FORMER flying ace Ken Wilkinson was a special guest at an event to commemorate 75 years since the first flight of the Spitfire.

Ex-RAF pilot Ken, from Solihull, was invited to take part in the anniversary event at RAF Cosford.

The 92-year-old flew the famous fighter during the Battle of Britain, when our air force battled against the German Luftwaffe.

On Saturday, he joined other veterans to talk about their wartime experiences.

Ken was just 22 when he completed his training, joining the 616 Squadron in August 1940.

One of “the few”, he helped defend the country against a much larger German airforce.

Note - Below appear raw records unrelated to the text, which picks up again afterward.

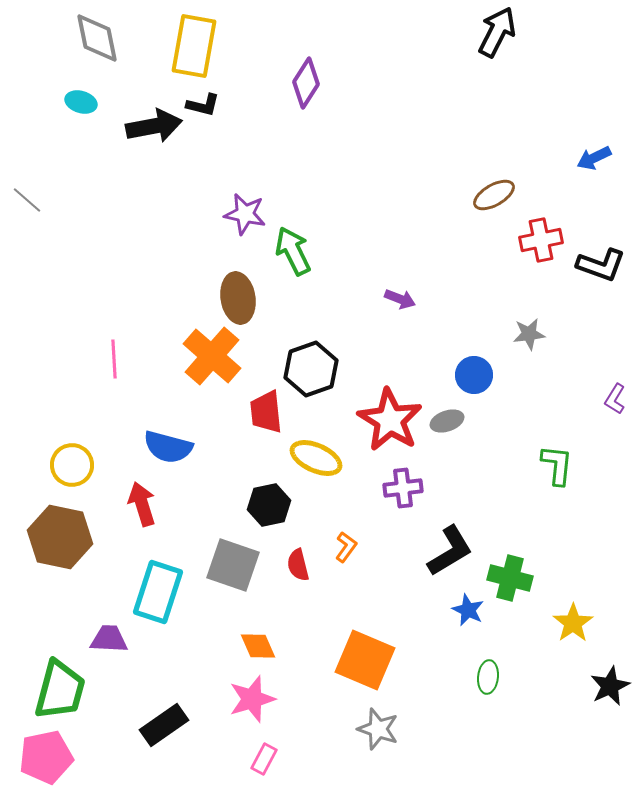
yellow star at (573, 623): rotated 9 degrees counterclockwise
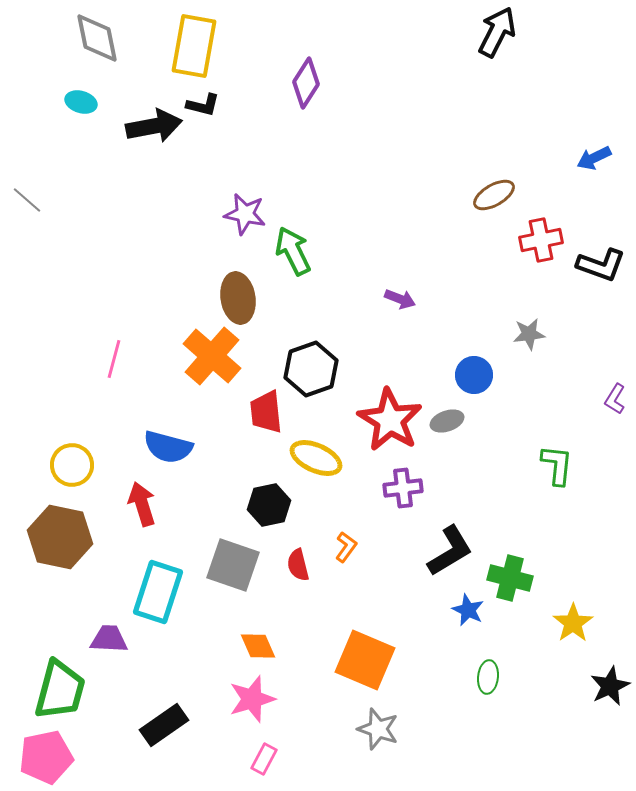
pink line at (114, 359): rotated 18 degrees clockwise
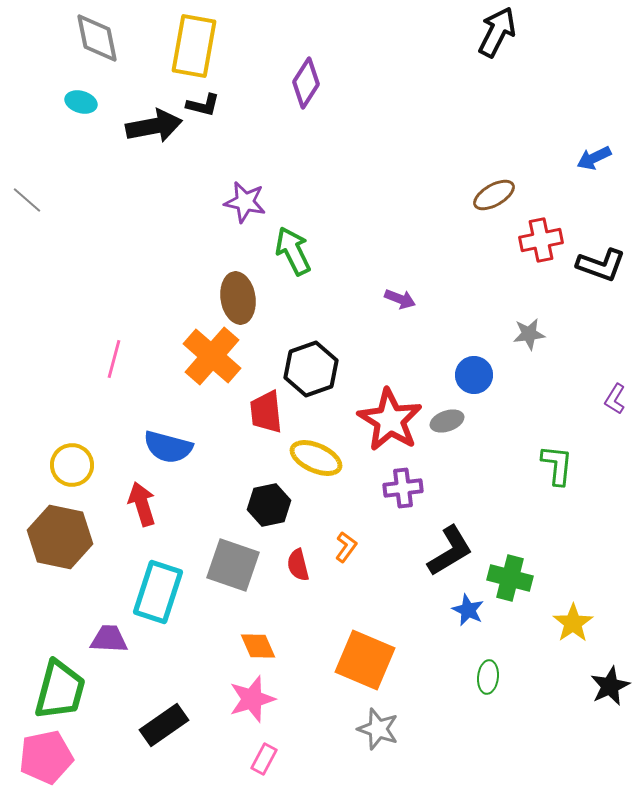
purple star at (245, 214): moved 12 px up
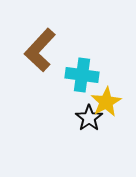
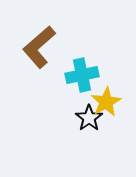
brown L-shape: moved 1 px left, 3 px up; rotated 6 degrees clockwise
cyan cross: rotated 20 degrees counterclockwise
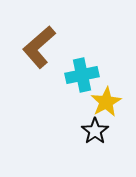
black star: moved 6 px right, 13 px down
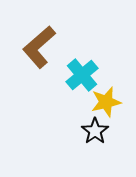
cyan cross: rotated 28 degrees counterclockwise
yellow star: rotated 16 degrees clockwise
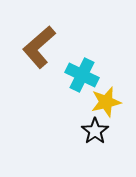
cyan cross: rotated 24 degrees counterclockwise
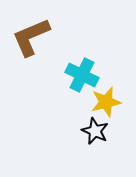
brown L-shape: moved 8 px left, 10 px up; rotated 18 degrees clockwise
black star: rotated 12 degrees counterclockwise
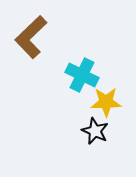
brown L-shape: rotated 21 degrees counterclockwise
yellow star: rotated 12 degrees clockwise
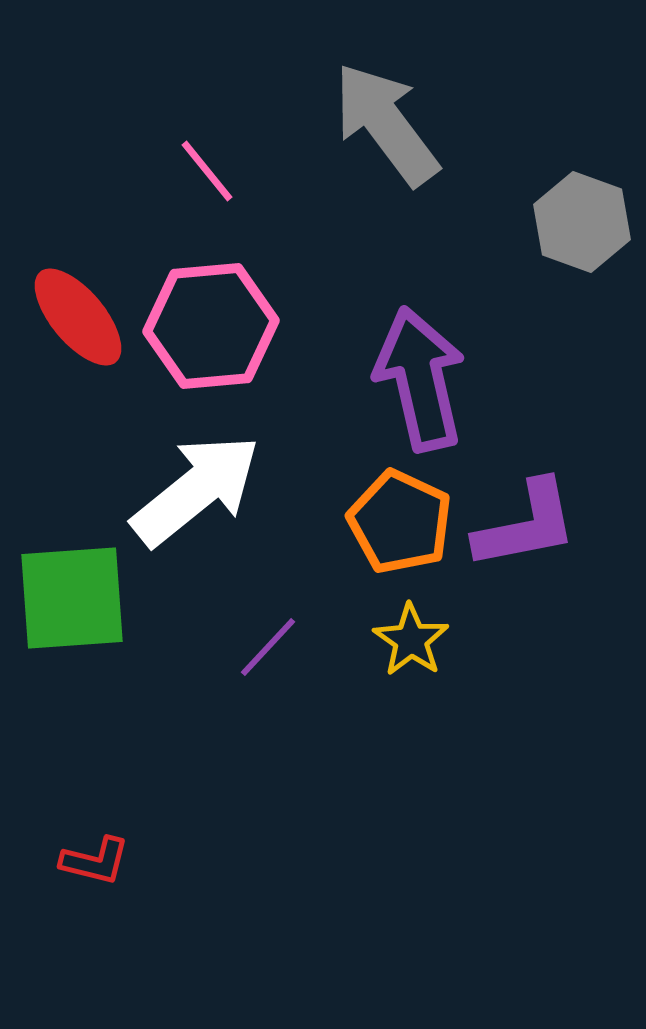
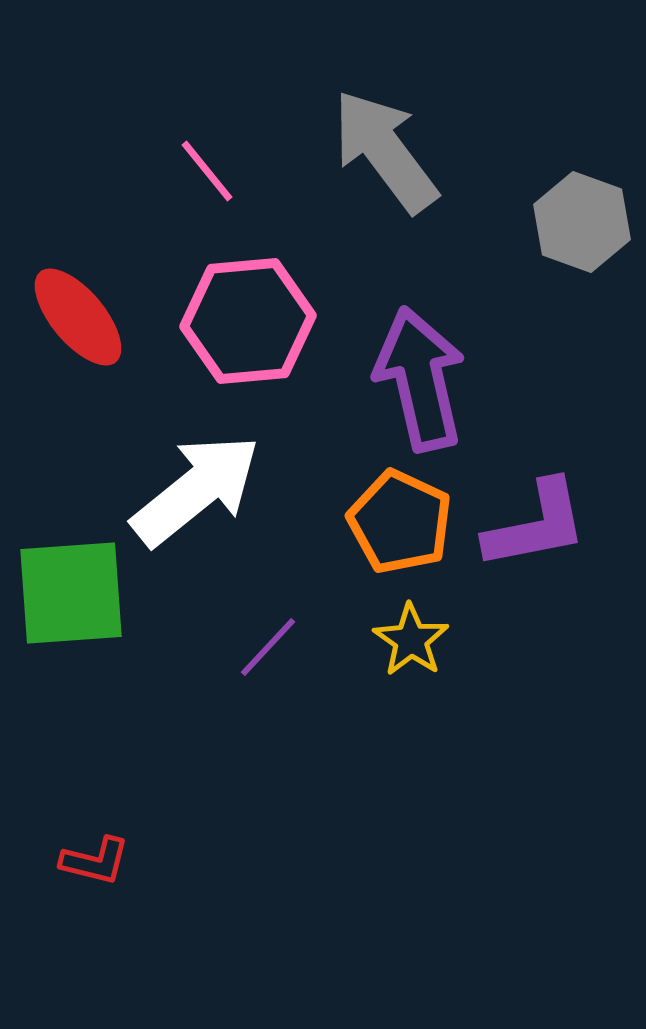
gray arrow: moved 1 px left, 27 px down
pink hexagon: moved 37 px right, 5 px up
purple L-shape: moved 10 px right
green square: moved 1 px left, 5 px up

The great-grandfather-of-four has fond memories of flying the Spitfire, which was designed by the aeronautical engineer RJ Mitchell.

“It was always surprising you with the things it could do,” he said. “It was a wonderful aircraft – an absolute cracker.

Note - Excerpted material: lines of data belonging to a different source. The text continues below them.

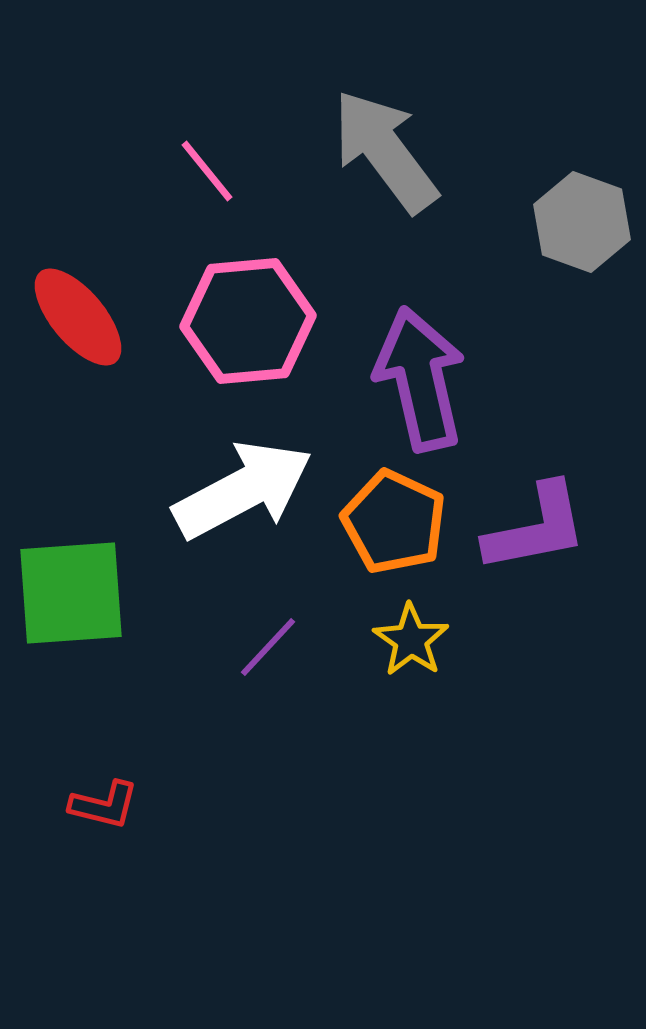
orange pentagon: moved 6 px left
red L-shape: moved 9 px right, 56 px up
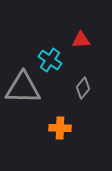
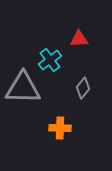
red triangle: moved 2 px left, 1 px up
cyan cross: rotated 20 degrees clockwise
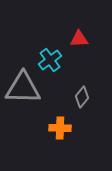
gray diamond: moved 1 px left, 9 px down
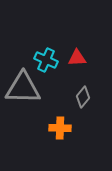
red triangle: moved 2 px left, 19 px down
cyan cross: moved 4 px left; rotated 30 degrees counterclockwise
gray diamond: moved 1 px right
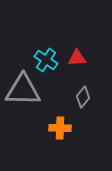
cyan cross: rotated 10 degrees clockwise
gray triangle: moved 2 px down
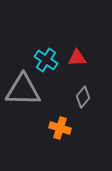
orange cross: rotated 15 degrees clockwise
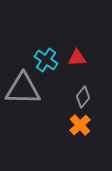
gray triangle: moved 1 px up
orange cross: moved 20 px right, 3 px up; rotated 30 degrees clockwise
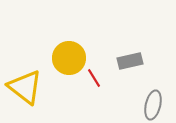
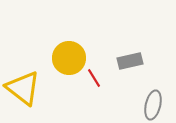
yellow triangle: moved 2 px left, 1 px down
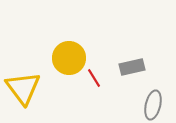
gray rectangle: moved 2 px right, 6 px down
yellow triangle: rotated 15 degrees clockwise
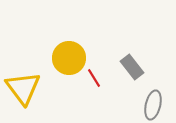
gray rectangle: rotated 65 degrees clockwise
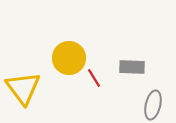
gray rectangle: rotated 50 degrees counterclockwise
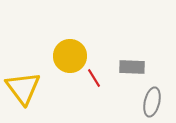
yellow circle: moved 1 px right, 2 px up
gray ellipse: moved 1 px left, 3 px up
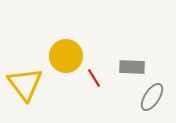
yellow circle: moved 4 px left
yellow triangle: moved 2 px right, 4 px up
gray ellipse: moved 5 px up; rotated 20 degrees clockwise
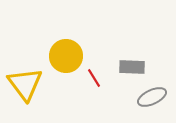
gray ellipse: rotated 32 degrees clockwise
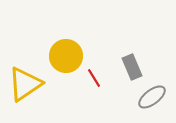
gray rectangle: rotated 65 degrees clockwise
yellow triangle: rotated 33 degrees clockwise
gray ellipse: rotated 12 degrees counterclockwise
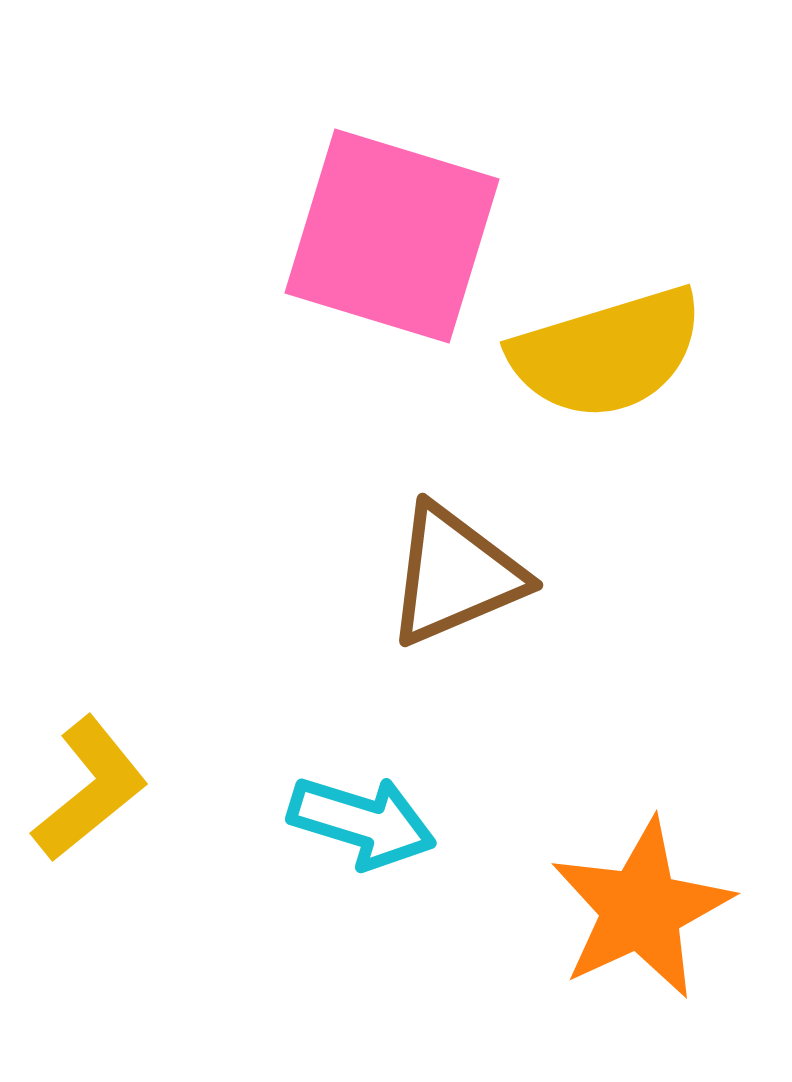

“When in combat it could do a steep turn, flying vertically in stall with the whole aircraft juddering – it was never designed for that, but it could do it.

“And the thing was, the Germans would never admit to having been shot down by a Hurricane, but there was no shame for them in being shot down by a Spitfire.”

In Southampton, where the plane had its test flight, the world’s only female Spitfire pilot, Carolyn Grace, did a lap of the airfield.

A fly-by at RAF Cosford was also planned, but was called off due to bad weather.

Over half the Spitfires ever produced (some 12,000) were built in nearby Castle Bromwich.